━━ MATERIAL FOR THIS EXERCISE
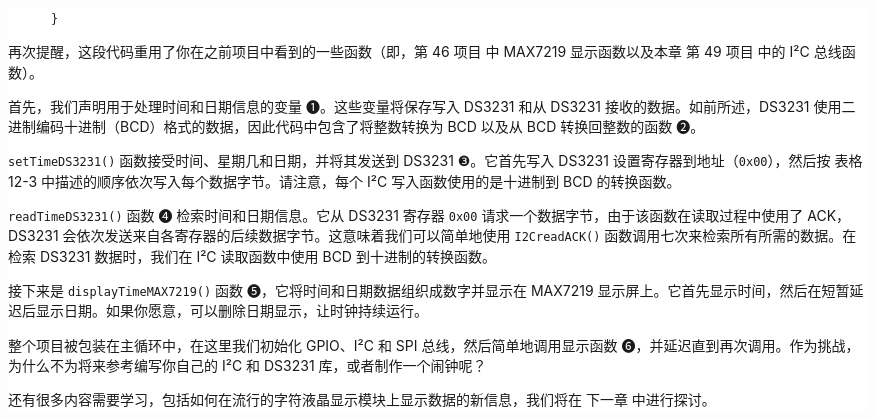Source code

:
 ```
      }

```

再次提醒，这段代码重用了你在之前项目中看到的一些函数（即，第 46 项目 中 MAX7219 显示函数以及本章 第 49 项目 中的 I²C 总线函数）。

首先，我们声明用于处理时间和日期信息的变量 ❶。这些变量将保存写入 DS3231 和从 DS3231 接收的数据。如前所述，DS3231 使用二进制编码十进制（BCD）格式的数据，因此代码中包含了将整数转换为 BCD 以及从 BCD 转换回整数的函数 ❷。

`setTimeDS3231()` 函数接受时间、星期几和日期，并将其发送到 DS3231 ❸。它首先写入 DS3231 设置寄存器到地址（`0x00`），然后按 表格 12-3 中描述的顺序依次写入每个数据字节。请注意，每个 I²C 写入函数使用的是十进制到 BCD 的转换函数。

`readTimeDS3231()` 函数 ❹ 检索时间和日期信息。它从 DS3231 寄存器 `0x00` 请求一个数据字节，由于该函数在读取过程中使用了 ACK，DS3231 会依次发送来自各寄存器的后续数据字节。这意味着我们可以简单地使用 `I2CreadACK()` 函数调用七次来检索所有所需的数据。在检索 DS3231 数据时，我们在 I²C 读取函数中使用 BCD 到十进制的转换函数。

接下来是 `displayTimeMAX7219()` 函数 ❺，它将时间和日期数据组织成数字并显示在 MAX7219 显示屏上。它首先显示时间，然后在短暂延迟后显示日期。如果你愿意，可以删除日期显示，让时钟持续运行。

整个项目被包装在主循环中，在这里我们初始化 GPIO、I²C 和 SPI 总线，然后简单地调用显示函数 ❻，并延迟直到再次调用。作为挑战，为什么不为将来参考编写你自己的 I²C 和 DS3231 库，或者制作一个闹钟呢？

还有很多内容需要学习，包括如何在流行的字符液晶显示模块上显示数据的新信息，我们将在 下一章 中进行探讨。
━━━━
━━ MATERIAL FOR THIS EXERCISE
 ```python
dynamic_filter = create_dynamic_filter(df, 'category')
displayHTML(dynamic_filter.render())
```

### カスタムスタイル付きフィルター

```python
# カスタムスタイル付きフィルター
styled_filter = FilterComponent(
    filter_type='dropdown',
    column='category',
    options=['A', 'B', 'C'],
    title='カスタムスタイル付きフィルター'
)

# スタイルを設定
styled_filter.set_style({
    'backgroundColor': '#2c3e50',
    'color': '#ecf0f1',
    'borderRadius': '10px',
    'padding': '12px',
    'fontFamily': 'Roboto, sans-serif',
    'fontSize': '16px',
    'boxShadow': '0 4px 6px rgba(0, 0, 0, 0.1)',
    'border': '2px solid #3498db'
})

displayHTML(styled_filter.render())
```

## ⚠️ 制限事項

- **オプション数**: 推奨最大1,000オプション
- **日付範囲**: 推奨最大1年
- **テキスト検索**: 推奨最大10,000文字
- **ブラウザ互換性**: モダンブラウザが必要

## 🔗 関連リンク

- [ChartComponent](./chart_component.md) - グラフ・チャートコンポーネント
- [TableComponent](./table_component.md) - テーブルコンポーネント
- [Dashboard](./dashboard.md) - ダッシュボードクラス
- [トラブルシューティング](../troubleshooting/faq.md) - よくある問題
━━━━
Display each line of the data where "displayHTML" occurs.

ANSWER TO THIS EXERCISE:
displayHTML(dynamic_filter.render())
displayHTML(styled_filter.render())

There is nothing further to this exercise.